Through these three rounds of voting, we found that the evaluation of Andy Lau was greater than Jacky Cheung, Jacky Cheung was more evaluated than Jacky Kwok, and the evaluation of Kwok Fucheng was greater than Andy Lau. It is obvious that we are in a circular situation. This is the "voting paradox", which means that no matter what game rules are adopted, it is impossible to get results that conform to the rules of the game through voting. It would be much easier if the world was limited to the selection of stars. The problem is that some decisions related to the fate of the country often have the aforementioned "voting paradox". Many people have discussed this, but they have not come up with a more convincing way.
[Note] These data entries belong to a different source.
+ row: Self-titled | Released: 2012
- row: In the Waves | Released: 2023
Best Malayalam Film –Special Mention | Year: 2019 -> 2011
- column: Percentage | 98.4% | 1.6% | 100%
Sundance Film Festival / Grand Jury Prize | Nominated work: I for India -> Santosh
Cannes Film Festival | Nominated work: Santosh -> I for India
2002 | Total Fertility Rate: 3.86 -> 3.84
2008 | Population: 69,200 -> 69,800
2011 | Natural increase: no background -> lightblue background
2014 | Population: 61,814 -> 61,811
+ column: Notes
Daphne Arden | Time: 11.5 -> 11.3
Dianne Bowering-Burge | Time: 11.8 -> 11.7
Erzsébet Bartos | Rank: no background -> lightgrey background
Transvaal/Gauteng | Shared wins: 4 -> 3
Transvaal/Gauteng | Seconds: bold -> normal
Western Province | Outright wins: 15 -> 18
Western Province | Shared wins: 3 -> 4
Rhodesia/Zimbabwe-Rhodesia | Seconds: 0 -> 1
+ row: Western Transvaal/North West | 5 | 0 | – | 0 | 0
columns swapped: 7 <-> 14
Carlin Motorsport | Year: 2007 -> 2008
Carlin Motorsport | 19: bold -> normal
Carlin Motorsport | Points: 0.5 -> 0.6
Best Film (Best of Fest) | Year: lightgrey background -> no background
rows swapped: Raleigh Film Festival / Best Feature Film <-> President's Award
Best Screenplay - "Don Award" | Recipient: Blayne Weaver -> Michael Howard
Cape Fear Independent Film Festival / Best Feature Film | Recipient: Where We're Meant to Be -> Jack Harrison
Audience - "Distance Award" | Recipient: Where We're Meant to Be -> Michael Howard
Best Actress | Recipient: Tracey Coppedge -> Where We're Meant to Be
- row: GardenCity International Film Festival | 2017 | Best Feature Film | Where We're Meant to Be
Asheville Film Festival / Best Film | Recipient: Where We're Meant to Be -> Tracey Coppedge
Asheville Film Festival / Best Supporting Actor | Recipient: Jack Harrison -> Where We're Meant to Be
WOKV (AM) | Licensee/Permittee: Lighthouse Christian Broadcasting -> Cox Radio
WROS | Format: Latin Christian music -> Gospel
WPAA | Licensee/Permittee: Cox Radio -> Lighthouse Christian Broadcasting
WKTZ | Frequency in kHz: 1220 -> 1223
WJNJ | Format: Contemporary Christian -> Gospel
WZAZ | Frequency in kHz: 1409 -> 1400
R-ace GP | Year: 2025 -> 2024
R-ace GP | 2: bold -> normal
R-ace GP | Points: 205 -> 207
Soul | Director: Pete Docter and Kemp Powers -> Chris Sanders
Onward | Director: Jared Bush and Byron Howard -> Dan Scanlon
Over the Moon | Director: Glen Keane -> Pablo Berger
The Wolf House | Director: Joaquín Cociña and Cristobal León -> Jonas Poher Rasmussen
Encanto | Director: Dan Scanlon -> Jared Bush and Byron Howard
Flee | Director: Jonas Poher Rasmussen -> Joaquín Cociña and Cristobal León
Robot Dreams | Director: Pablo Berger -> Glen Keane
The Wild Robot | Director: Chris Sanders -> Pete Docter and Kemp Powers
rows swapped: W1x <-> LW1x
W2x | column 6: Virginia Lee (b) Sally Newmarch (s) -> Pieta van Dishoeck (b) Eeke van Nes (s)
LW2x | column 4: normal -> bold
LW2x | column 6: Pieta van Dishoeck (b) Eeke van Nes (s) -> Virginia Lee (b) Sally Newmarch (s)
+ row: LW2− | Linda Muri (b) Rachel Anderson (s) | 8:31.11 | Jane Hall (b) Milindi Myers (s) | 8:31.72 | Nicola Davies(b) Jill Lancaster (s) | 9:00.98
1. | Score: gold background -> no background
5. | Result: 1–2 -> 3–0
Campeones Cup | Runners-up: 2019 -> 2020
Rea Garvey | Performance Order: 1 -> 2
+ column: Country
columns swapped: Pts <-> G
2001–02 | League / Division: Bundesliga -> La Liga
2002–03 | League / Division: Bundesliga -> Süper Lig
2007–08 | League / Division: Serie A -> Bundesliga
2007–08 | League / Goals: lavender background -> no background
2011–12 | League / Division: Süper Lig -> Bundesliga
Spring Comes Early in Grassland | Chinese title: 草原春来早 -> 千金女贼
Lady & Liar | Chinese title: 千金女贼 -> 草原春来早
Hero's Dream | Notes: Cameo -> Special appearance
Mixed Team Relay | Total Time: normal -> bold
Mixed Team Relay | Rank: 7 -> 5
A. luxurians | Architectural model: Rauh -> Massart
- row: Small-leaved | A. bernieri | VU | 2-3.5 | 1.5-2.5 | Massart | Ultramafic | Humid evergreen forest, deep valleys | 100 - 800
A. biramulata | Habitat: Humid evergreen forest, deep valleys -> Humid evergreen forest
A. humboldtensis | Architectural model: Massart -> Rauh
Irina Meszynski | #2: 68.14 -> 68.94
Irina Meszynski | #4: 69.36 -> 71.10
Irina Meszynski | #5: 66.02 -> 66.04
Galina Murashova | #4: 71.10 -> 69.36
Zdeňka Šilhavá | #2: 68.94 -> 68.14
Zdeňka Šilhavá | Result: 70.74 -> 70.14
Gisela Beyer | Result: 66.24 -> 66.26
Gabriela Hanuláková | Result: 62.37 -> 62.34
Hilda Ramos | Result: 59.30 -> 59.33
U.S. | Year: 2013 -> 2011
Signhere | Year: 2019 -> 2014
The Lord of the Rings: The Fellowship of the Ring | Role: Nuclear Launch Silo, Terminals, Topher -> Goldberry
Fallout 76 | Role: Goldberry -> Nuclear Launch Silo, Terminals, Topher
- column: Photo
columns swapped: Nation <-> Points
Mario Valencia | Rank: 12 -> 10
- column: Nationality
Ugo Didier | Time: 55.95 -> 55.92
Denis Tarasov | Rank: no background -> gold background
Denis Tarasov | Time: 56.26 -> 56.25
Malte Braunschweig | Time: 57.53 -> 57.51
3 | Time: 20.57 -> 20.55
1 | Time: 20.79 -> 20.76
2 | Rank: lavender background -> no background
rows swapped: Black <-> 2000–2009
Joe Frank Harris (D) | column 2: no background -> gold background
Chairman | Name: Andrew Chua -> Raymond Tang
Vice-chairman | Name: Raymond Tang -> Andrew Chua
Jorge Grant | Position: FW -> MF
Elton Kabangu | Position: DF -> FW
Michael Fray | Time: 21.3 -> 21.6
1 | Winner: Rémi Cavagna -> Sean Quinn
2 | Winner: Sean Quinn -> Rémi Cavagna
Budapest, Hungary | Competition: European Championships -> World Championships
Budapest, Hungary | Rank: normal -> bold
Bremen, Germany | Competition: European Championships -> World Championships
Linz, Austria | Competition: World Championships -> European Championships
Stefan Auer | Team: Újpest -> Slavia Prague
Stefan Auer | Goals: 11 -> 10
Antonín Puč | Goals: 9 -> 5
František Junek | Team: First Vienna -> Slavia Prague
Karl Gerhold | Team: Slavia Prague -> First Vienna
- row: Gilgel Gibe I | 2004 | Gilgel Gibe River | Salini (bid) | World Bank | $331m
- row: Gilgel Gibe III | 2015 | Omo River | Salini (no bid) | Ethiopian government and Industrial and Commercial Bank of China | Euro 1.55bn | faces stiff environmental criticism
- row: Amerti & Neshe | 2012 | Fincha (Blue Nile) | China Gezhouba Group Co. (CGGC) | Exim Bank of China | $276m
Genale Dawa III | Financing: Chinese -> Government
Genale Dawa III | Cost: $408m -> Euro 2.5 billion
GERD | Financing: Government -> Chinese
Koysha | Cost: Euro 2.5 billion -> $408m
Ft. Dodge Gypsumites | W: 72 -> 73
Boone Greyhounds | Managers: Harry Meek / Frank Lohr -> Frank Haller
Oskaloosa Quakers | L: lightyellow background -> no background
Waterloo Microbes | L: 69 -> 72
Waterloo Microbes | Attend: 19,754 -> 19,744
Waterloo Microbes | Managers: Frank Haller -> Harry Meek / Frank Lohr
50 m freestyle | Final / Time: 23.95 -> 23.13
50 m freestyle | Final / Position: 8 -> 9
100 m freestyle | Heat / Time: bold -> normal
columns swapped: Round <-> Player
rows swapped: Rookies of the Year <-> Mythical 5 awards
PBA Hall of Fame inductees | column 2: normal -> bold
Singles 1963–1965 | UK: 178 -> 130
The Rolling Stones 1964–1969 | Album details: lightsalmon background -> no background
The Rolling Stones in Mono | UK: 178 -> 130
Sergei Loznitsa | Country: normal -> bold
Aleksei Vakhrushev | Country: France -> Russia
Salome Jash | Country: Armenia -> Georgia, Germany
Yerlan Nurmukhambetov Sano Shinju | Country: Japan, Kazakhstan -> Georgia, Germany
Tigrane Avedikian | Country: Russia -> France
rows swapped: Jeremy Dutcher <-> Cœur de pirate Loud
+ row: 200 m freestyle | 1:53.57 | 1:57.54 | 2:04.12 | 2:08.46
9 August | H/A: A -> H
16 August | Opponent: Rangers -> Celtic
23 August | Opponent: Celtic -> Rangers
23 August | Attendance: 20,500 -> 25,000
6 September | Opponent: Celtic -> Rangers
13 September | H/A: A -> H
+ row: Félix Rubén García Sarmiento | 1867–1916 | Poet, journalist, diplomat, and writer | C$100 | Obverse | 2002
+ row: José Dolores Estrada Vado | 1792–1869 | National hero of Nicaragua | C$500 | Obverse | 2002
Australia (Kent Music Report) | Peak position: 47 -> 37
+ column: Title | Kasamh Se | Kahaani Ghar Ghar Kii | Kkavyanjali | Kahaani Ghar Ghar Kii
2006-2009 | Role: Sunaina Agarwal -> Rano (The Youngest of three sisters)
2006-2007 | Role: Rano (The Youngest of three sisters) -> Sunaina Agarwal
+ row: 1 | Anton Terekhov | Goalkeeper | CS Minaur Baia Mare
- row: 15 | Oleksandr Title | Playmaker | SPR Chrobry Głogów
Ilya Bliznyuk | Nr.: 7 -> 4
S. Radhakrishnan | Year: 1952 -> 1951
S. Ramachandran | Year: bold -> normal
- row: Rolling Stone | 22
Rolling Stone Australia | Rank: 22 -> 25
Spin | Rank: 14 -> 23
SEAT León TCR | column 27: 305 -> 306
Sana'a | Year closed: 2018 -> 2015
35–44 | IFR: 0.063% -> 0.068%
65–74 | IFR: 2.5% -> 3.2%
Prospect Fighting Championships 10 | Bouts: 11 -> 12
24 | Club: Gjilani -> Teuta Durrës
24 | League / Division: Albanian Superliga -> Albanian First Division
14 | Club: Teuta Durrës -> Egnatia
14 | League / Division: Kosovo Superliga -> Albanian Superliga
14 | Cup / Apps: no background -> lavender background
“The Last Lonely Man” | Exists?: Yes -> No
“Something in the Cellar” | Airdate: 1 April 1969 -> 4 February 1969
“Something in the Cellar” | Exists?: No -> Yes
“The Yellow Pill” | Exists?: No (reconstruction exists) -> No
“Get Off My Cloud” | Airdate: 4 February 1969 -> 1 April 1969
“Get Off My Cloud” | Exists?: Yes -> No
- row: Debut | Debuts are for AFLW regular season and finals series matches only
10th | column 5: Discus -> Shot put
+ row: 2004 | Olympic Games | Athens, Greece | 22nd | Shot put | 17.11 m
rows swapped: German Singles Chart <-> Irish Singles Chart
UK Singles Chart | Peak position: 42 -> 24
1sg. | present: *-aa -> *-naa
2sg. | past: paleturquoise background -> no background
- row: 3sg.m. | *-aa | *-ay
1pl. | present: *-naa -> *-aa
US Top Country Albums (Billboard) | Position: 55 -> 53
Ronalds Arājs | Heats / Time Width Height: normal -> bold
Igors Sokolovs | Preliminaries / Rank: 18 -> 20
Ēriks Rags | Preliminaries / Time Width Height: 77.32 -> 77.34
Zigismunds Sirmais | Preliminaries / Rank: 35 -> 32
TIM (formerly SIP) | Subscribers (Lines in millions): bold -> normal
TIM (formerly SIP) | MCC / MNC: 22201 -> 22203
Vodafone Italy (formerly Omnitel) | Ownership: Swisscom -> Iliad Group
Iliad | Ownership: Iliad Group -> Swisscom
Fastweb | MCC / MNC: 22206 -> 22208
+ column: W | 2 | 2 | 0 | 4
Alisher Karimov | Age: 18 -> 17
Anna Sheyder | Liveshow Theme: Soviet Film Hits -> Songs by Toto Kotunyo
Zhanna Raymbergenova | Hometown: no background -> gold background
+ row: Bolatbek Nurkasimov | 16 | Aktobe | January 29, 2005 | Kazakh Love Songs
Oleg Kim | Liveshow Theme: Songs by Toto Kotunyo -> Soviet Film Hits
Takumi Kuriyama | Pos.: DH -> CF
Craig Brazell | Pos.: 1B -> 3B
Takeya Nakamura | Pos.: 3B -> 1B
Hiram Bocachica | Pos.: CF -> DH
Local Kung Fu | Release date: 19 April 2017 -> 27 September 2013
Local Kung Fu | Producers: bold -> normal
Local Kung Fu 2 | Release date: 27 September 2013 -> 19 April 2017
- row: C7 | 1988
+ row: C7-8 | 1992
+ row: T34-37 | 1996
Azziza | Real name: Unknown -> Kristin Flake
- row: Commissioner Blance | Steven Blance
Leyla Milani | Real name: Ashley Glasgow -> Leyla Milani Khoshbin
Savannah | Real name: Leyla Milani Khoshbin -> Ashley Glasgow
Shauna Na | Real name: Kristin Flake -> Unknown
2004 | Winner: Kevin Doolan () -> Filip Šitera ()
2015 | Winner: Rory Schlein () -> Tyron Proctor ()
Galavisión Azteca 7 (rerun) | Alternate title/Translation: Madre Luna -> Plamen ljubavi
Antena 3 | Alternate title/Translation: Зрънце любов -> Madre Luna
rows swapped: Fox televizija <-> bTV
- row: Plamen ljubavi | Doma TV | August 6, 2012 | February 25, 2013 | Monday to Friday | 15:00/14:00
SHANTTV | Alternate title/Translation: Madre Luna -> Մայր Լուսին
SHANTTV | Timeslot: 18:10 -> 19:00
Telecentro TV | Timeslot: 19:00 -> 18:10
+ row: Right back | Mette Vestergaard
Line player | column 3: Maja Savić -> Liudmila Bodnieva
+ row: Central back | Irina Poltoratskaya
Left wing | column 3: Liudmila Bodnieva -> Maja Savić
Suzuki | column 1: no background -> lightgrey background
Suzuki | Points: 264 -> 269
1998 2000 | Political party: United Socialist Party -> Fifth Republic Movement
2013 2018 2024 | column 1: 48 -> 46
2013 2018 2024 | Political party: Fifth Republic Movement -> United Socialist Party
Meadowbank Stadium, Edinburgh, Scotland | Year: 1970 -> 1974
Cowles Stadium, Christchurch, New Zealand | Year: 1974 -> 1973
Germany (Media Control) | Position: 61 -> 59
When everyone was rushing to find the "optimal public choice principle" without gain, American economist Arrow put forward his impossibility theorem in "Social Choice and Personal Value" published in 1951 after painstaking research. And for this he won the Nobel Prize in Economics in 1972. Arrow’s Impossibility Theorem means, “As long as you give a few preconditions that the selector will inevitably accept, under these preconditions, people cannot find a set of rules (or procedures) in a general or universal sense. Deduced on the basis of personal selection order". It is further derived from this that, in a general or universal sense, it is impossible to find a social state that can guarantee that the welfare of all selectors will only increase and not be damaged.
The conditions that Arro said that several selectors must accept are: universality. There are at least three or more selected schemes for the selector to choose; consistency. Although a certain order of social choices is based on certain personal choices, it must conform to the public's consistent preference; independence. Irrelevant programs are independent; the principle of independent sovereignty. The choice and determination of alternatives should be determined by citizens based solely on personal preferences, and cannot be imposed by society; it is not authoritarian. We cannot let everyone's preferences determine the order of the alternatives in the entire society, and we should adhere to the principles of freedom and democracy.
Arrow believes that each of the above five mutually independent conditions is necessary, but it is impossible to construct a social welfare function that can satisfy these conditions at the same time. The reason for the impossibility is that there are contradictions among the 1-5 conditions, so it is impossible to achieve complete agreement. He drew a seemingly incredible conclusion: there is no solution that can get rid of the shadow of the "voting paradox". When transitioning from personal preference to social preference, it can satisfy social preference and represent a wide range of personal preferences. A sorting method, only coercion and dictatorship. In this way, the effort to find a reasonable social choice mechanism is almost in trouble.
Arrow’s Impossibility Theorem breaks some views that are believed to be truth, and also gives us a new understanding of public choice and democratic systems. Because the social choice method of "the minority obeys the majority" that we admire cannot satisfy the "Arrow's five conditions", just as the market fails, the principle of public choice will also lead to the failure of democracy. Therefore, the rationality of the majority vote principle is limited.